### AVAILABLE DATA
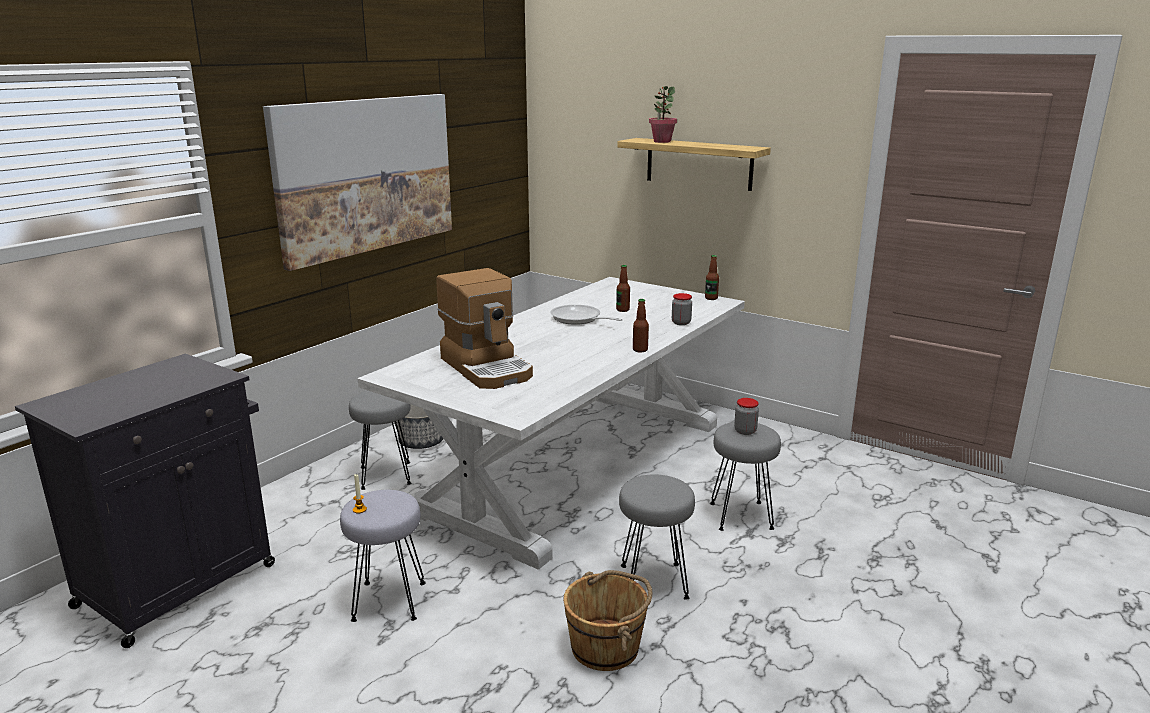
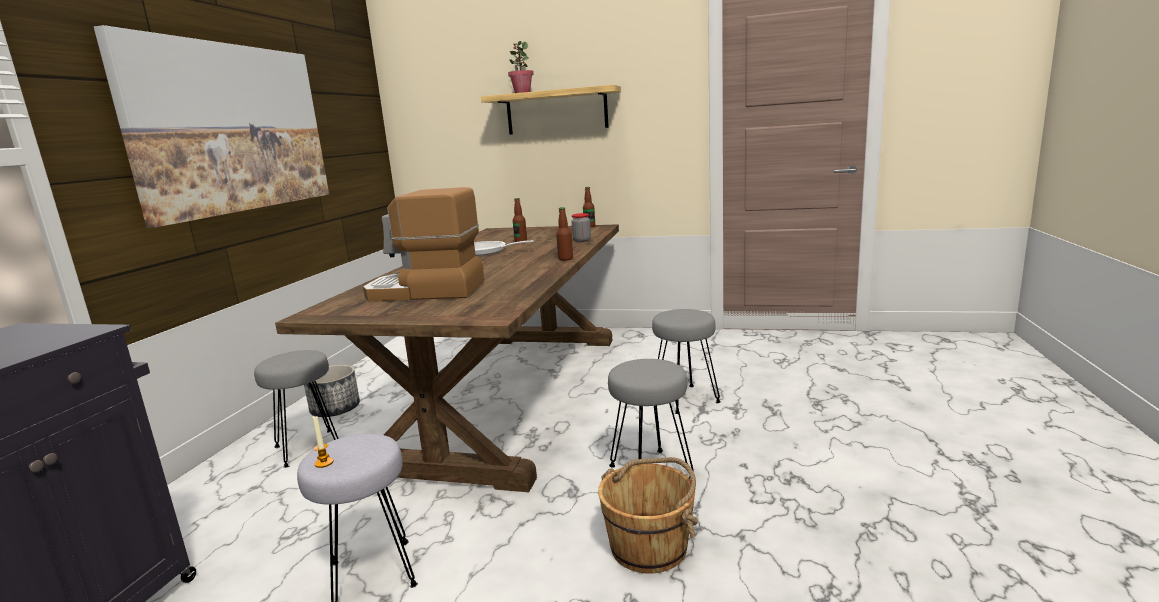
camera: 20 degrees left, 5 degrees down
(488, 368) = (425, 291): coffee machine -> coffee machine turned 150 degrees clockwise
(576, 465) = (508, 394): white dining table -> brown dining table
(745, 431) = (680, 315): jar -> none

---

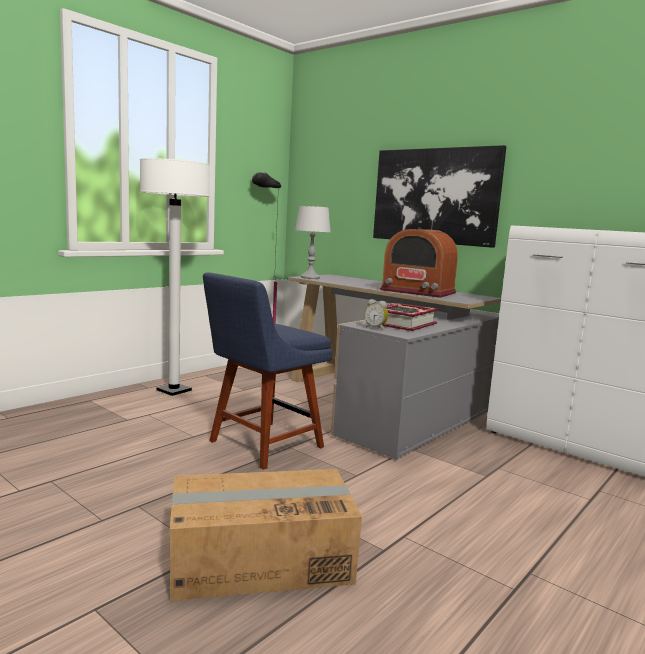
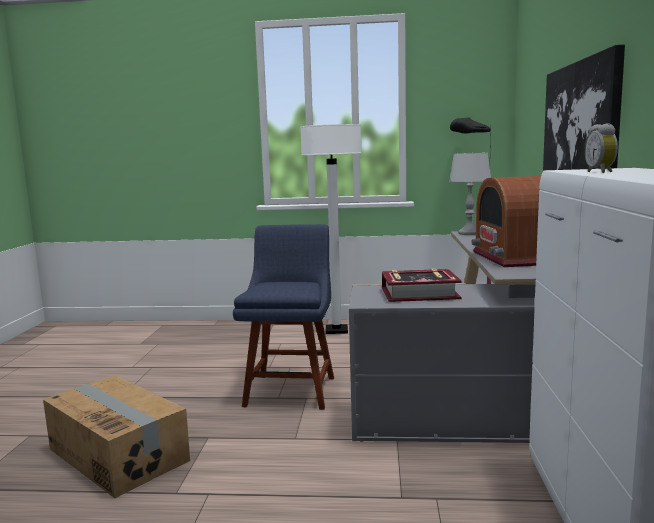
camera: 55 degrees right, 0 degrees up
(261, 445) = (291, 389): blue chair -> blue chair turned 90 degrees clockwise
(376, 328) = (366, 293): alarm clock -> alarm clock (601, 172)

### ACTIVITY
In the listing above, find each line with the word "clockwise" and copy it.

### EXERCISE RESULT
(488, 368) = (425, 291): coffee machine -> coffee machine turned 150 degrees clockwise
(261, 445) = (291, 389): blue chair -> blue chair turned 90 degrees clockwise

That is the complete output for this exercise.